# Changer la couleur de la police des courriels dans Mail???



## Dany Page (12 Janvier 2020)

Bonjour, tout d'abord, merci de prendre de votre temps pour m'aider.
J'ai un iMac 2019, avec Catalina v10.15.2.
Je me demandais si c'était possible de changer la couleur de police d'écriture des courriels que j'envoies avec Mail?
De même, changer la couleur de police d'écriture des courriels à qui je réponds?

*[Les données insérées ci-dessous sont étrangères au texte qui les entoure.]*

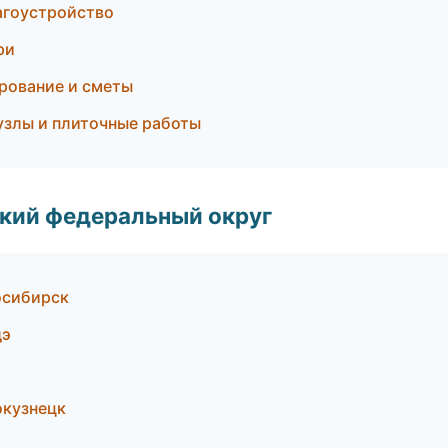
агоустройство
ри
рование и сметы
узлы и плиточные работы
ский федеральный округ
осибирск
дэ
окузнецк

Merci beaucoup, votre aide est très appréciée.

Dany


----------



## Jura39 (12 Janvier 2020)

Bonjour
Dans --> Mail --> Préférences
couleur du texte cité


----------



## Dany Page (12 Janvier 2020)

OK, merci, je vois que je peux changer la couleur pour un courriel, mais pas pour la couleur par défaut de tous les courriels.



Merci


----------



## roux vincent (15 Janvier 2021)

Dany Page a dit:


> OK, merci, je vois que je peux changer la couleur pour un courriel, mais pas pour la couleur par défaut de tous les courriels.
> 
> 
> 
> Merci


bonjour j'ai exactement le même problème alors que la police (taille couleur est bien enregistrée pour la signature..) est ce quelqu'un peut nous aider??


----------